No, not at this time, other than, you know, that would be obviously expected with the timeline change, that we're discussing. You know, we're still going to pursue other indications as quickly as we can. Frankly, the OUS opportunity gives us the ability to do that significantly more easily, and we are taking the extra time that we have now with our clinical engineering team to evaluate all these other procedures and really build them as best we can in anticipation of that.

Caitlin Cronin
Senior Associate of MedTech Equity Research, Canaccord Genuity

Got it. Okay. And then, you know, any kind of risk to current or future hospital or surgeon partnerships, given kind of this delayed timeline?

Adam Sachs
CEO, Vicarious Surgical

Yeah, I think the risk is relatively low, but, you know, there is always some risk. It's a competitive market. That being said, you know, our hospital partners have been incredibly supportive of what we're doing. What we're doing remains very differentiated.

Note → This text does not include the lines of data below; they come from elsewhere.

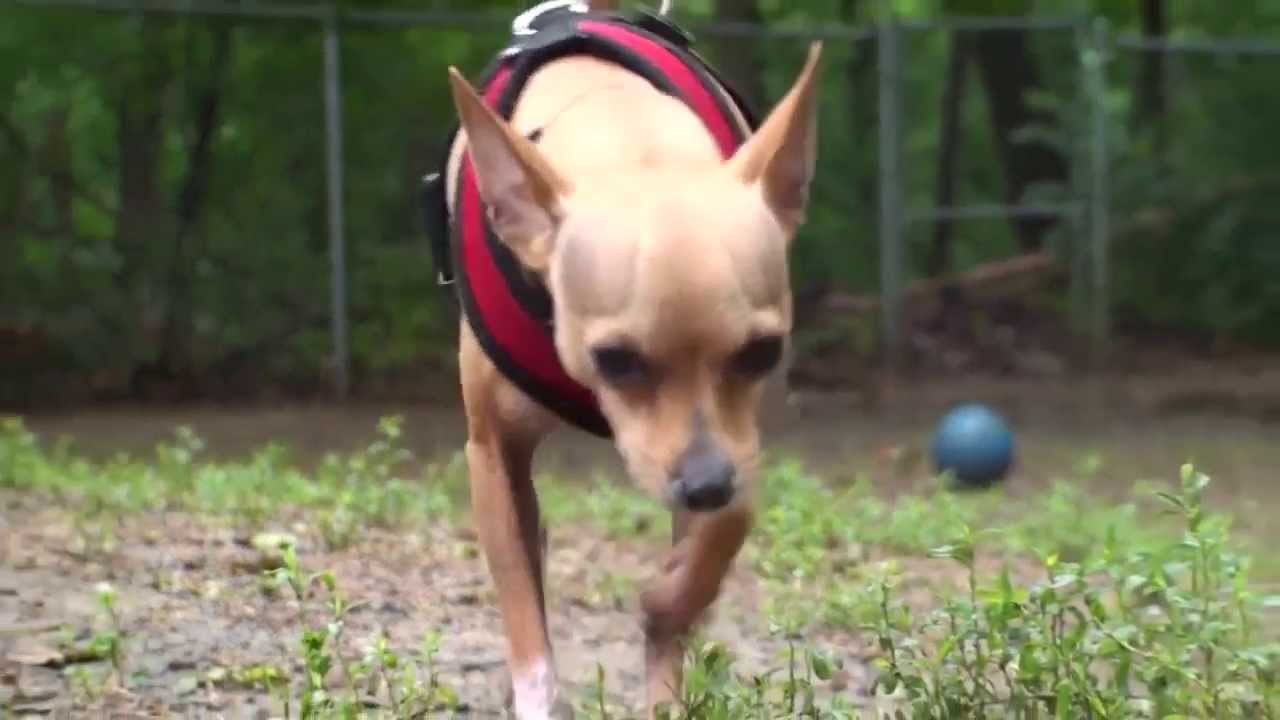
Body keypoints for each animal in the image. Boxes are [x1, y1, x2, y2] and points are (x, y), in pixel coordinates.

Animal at [435, 2, 824, 712]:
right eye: (614, 360)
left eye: (763, 352)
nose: (704, 483)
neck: (629, 138)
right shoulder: (493, 454)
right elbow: (527, 626)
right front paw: (537, 697)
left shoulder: (739, 444)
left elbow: (716, 542)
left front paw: (667, 602)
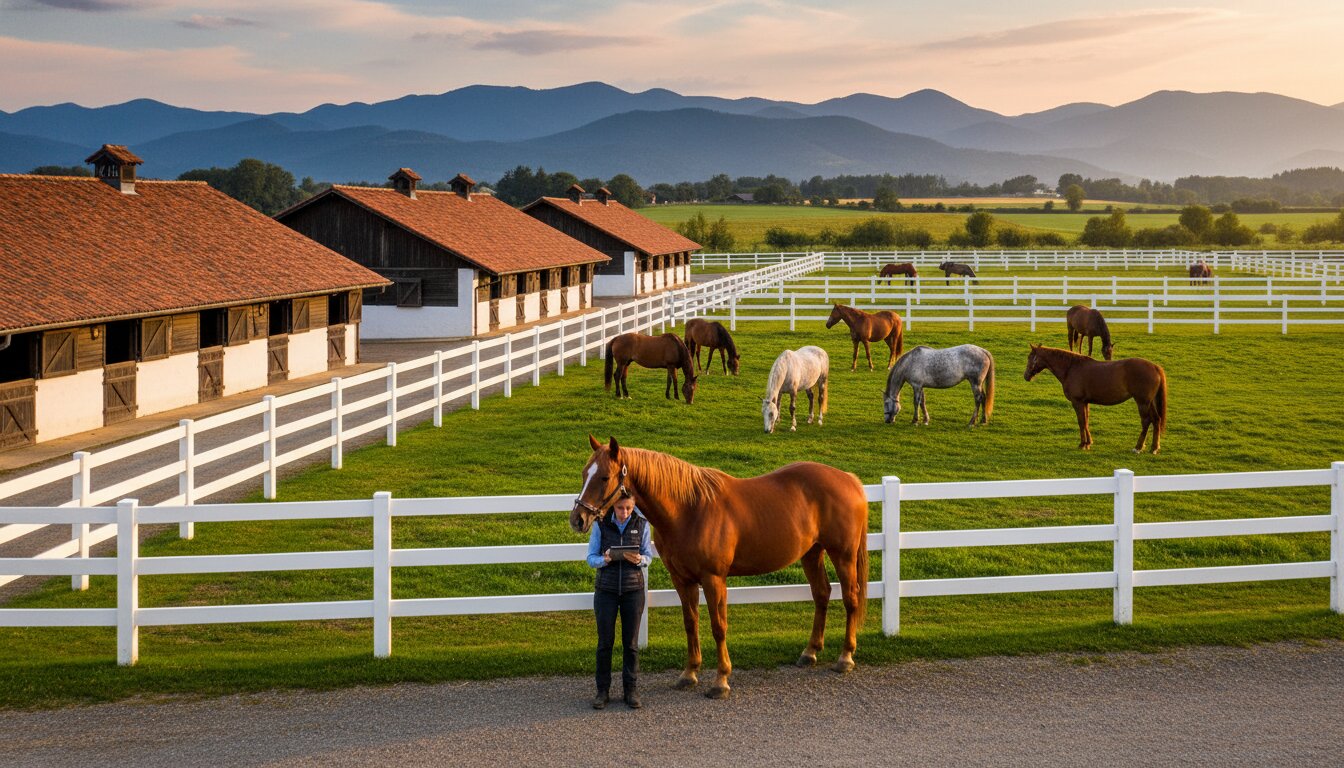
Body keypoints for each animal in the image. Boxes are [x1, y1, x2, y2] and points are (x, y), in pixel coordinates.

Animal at [571, 435, 870, 699]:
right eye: (585, 473)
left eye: (604, 477)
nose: (578, 519)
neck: (689, 510)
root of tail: (849, 479)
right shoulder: (682, 580)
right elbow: (690, 622)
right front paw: (689, 674)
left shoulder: (714, 579)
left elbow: (718, 626)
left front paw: (721, 681)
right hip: (811, 553)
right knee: (822, 594)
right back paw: (810, 652)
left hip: (842, 555)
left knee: (850, 598)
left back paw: (845, 657)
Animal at [1024, 344, 1166, 453]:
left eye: (1030, 357)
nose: (1026, 376)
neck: (1071, 368)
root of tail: (1155, 367)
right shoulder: (1085, 402)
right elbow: (1086, 421)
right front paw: (1088, 443)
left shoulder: (1077, 402)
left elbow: (1081, 422)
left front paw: (1082, 444)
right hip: (1149, 403)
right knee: (1156, 420)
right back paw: (1154, 448)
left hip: (1142, 402)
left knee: (1146, 421)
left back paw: (1138, 447)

And frankly, you know, my personal biggest disappointment in taking extra time here is that it will take that much longer for us to be able to deliver this really important product for our hospital and surgeon partners that need it.

Caitlin Cronin
Senior Associate of MedTech Equity Research, Canaccord Genuity

Got it. Thanks for taking the questions.

Adam Sachs
CEO, Vicarious Surgical

Yeah, thank you.

Operator

Thank you. At this time, there are no additional questions registered in the queue, so that will conclude today's Q&A session, as well as today's conference call. Thank you all for your participation, and you may now disconnect your lines.